Ja und nein. Natürlich hatte sie einen Lehrer für Deutsch. Aber da sie sehr ehrgeizig ist, haben wir auch in den Pausen immer ein bisschen Deutsch geübt. Und irgendwann konnte sie es dann ganz gut. Für jemanden, der diese Sprache bisher nicht oder kaum gesprochen hat, ist das bemerkenswert.
In den letzten Monaten hat man im Kino nicht so viel von Ihnen gesehen. Wo waren Sie? Im eigenen Restaurant in Berlin abgetaucht?
Und Tapas gegessen
(lacht) – genau. Nein, so ist es natürlich nicht gewesen. Ich bin jetzt verheiratet und habe seit 18 Monaten einen kleinen Sohn. Da teilt man sich seine Zeit anders ein.

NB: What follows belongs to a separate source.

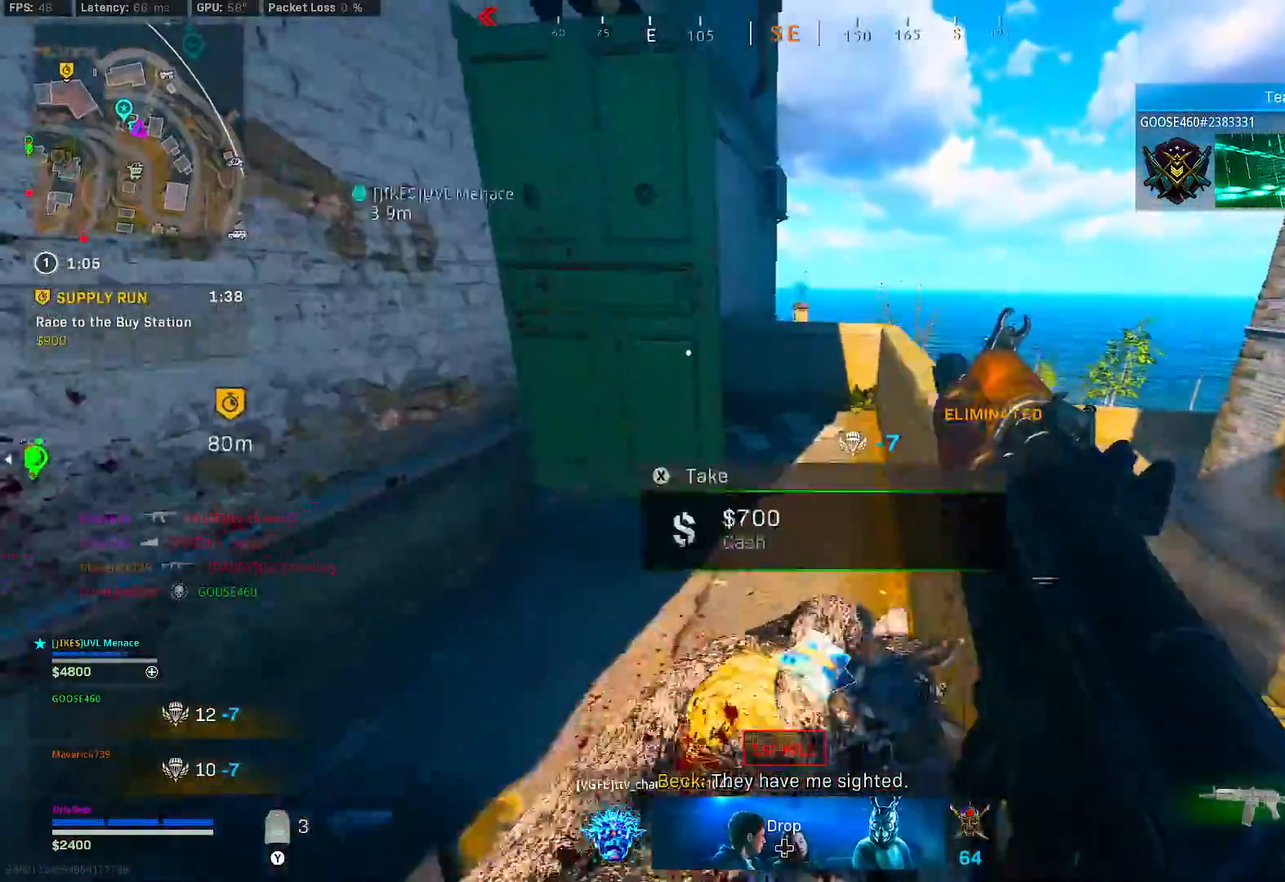
{"dt_ms": 1000, "buttons": [], "left_stick": "up", "right_stick": "center", "button_events": []}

Alle reden von Serien. Sie sind jetzt auch in einer Serie zu sehen – in „Die Einkreisung“, die frisch bei Netflix angelaufen ist.
Es geschieht nicht von ungefähr, dass ständig von Serien geredet wird. Das ist ganz eine andere, eine komplett neue Sache. Die Zeit, die man in einer Serie mit einer Figur verbringen kann, die gibt es in keinem Spielfilm. Das ist eine tolle Erfahrung.
Und was hat an der historischen Krimiserie „Die Einkreisung“ gereizt?
Da gab es vieles. New York im Jahr 1896. Ich spiele einen der ersten Kriminal-Psychologen. Starke Geschichte. Dazu tolle Kollegen, mit denen ich spielen konnte. Da hat mich vieles angefixt.
Früher war es oft so, dass Sie selbst Ihr stärkster Kritiker seien…
…das bin ich bis heute.
Aber wenn Ihre Karriere so wunderbar läuft…
…dann sehe ich trotzdem keinen Grund, mich in den höchsten Tönen zu loben. Oder mich zu einem Super-Typen zu erklären. Das wäre ja schlimm. Dann doch besser anders herum. Das treibt einen ja auch an. Man darf es halt nicht übertreiben. Beim Dreh zur „Einkreisung“ in Budapest wurde ich von meiner Kollegin Dakota Fanning Negativus Destruktivus genannt. Offenbar muss ich noch ein wenig an mir arbeiten.